There’s a personal toll to murmuring and complaining, too. It takes us away from the image of God within us. It clouds our perception of others and it steals our joy of life.

Now, I’m not sure the apostle Paul was talking about living a perfect life. In his encouragement to not murmur or argue, though, he did use words like blameless, innocent and without blemish. And that is close enough for me!

Stay blessed…john

Real fast

Matthew 9:14-17

Did Jesus have the talk with his disciples? The fasting talk? Did he sit with them and explain that, when it came to fasting, they would be different?

They would not fast at all!

For sure they knew other rabbis and disciples fasted. It was a holy act of devotion. They could’ve been looking forward to their fasting experience with their teacher. Or not. Did they notice they hadn’t been fasting?
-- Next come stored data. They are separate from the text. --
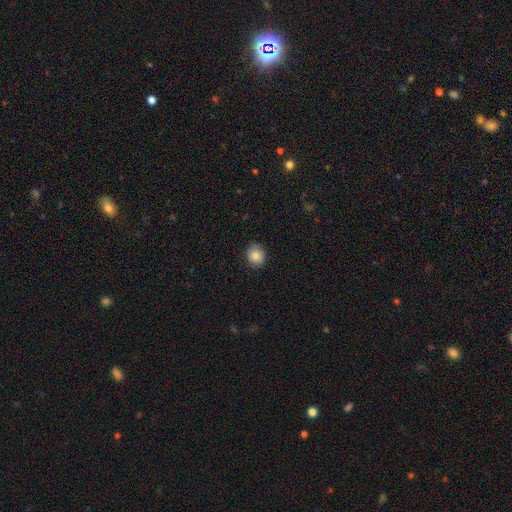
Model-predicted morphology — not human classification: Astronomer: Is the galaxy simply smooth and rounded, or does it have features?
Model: smooth — 83%.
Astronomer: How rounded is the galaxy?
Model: round — 74%.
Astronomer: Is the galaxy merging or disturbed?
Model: none — 83%.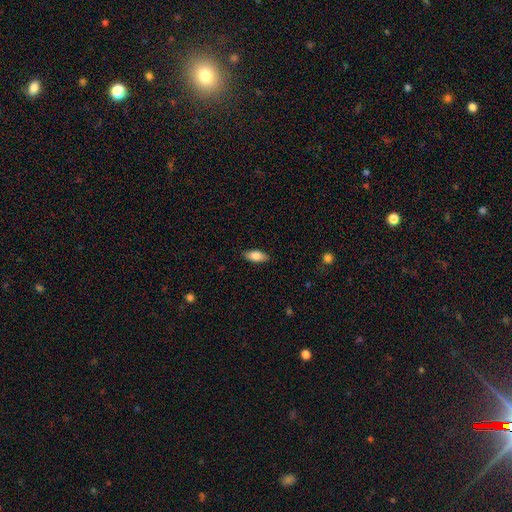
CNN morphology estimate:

Well, we’re sure others noticed.

At the very least, John the Baptist’s disciples wondered about their fasting practice. Or lack thereof. They aligned themselves with the Pharisees. As best we can tell, they fasted twice every week. But why didn’t the disciples of Jesus even fast once?

The Lord eluded to his being the expected bridegroom–the church is the bride. Wedding attendants don’t mourn when they’re with the bridegroom. My best man took me out to lunch and bought me a gift on my wedding day. He didn’t bring up to me that about fifty percent of marriages in the U.S. end in divorce. He didn’t tell me most Americans live paycheck to paycheck. There’s too much to celebrate right now.

To be sure, a time would come when others would take away or snatch the bridegroom, Jesus. Let’s guess that’ll happen on a Thursday evening. Were his disciples fasting behind locked doors the day Jesus resurrected?

The larger point Jesus pointed to was about the new reality God was shaping in Jesus. There was nothing wrong with fasting. There was nothing wrong with praying and giving. But there was a change in perspective and, perhaps, even in attitude. That was what Jesus led his disciples toward by not fasting.

Now, if we want a new or even a renewed sense of joy in our churches, we need new attitudes. New perspectives. Is there something we need to stop doing to pay closer attention to the reality of Jesus? Dressing up our old only creates more problems. Problems that take us further from our mission and purpose.

I won’t suggest we stop fasting because I’m not so sure many of us do to begin with. So, maybe we should fast this week. In the next few days, find a way to fast with joyful expectation. And let’s see what God might show us.